After attending Hoffmann's boys' school in Niederlößnitz , a Progymnasium with boarding school, Hans Breymann switched to the Ludwig-Gymnasium in the Anhalt town of Köthen . He then studied law at the University of Tübingen from 1893 to 1894 and moved to the University of Leipzig from 1894 to 1897 , where he became a Dr. jur. PhD. From 1897 he was a trainee lawyer and in 1901 he was appointed assessor. From 1902 Hans Breymann worked as a lawyer. From 1912 to 1918 he represented the Deutsche Landwirtschafts Treuhandbank Aktiengesellschaft.

From 1904 to 1934 he was director of the central office for German personal and family history in Leipzig , which he co-founded and of which he became an honorary member. He was also a member of numerous scientific bodies and of the Harmonie Club in Leipzig. After the Second World War, the central office, which was converted into a foundation in 1934 and whose board of directors was Hans Breymann, was merged with the Volksbildungsstiftung Sachsen. As a result, Hans Breymann, who had meanwhile settled in West Berlin, had the former central office foundation entered in the Berlin foundation register at the local Senate in 1951. On July 26, 2001, the Office for Unresolved Property Issues Saxony (Reg. No. 8175) decided on the legal successor to the Central Office by submitting the application from the "Central Office for Personal and Family History" foundation in Friedrichsdorf to be the legal successor to the Leipzig Central Office, rejected for lack of personal identity. A successor function of this central office does not apply either, since there was no expropriation between 1933 and 1945.
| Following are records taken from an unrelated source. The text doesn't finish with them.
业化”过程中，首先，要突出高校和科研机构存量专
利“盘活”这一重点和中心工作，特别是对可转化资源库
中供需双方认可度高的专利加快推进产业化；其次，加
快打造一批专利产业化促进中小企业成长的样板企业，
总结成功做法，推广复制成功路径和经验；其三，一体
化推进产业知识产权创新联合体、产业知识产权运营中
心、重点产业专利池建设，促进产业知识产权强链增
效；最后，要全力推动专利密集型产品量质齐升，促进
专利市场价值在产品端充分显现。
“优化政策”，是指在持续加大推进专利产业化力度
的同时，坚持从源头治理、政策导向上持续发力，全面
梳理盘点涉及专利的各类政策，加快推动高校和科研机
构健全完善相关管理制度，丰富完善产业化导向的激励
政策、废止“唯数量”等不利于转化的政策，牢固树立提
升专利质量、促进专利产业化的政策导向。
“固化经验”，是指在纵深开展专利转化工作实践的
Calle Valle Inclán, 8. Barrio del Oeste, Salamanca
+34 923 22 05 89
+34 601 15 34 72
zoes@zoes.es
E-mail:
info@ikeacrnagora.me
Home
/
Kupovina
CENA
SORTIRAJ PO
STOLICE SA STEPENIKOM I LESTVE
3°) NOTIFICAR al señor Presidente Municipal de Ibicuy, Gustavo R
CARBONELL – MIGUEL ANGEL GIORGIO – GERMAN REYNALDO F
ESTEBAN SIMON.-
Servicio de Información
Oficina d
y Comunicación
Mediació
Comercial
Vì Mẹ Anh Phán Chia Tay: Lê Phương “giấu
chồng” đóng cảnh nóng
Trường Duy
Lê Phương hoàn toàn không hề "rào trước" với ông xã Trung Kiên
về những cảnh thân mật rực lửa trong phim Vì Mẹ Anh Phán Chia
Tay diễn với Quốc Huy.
At the 1st general meeting of the Central Office for German Personal and Family History on November 24th, 1904, Hans Breymann suggested the creation of a list of all published publications in the field of genealogy and heraldry. From this emerged the notices of the Central Office for German Personal and Family History, which have been published since 1905.

family

Hans Breymann married the daughter of the Secret Economics Council and professor Wilhelm Hermann Howard in 1902 . He concluded his second marriage in 1930 in Leipzig with Waltraut Liebau. The first marriage resulted in a son and a daughter.

Fonts (selection)

  • Pedigree of the Brey͏̈mann family (from Brey͏̈mann) Gebhardshagen - Salder - Veltheimsche (Brunswick) line . Self-published, Leipzig 1905.

literature

Individual evidence

  1. from the Radebeul house index of the Radebeul City Archives .
  2. Central Office for Personal and Family History
  3. Fr. Klocke: The family history bibliography. Developmental, fundamental, thoughtful remarks . In: Contributions to Westphalian family research 11 (1952), pp. 13-16.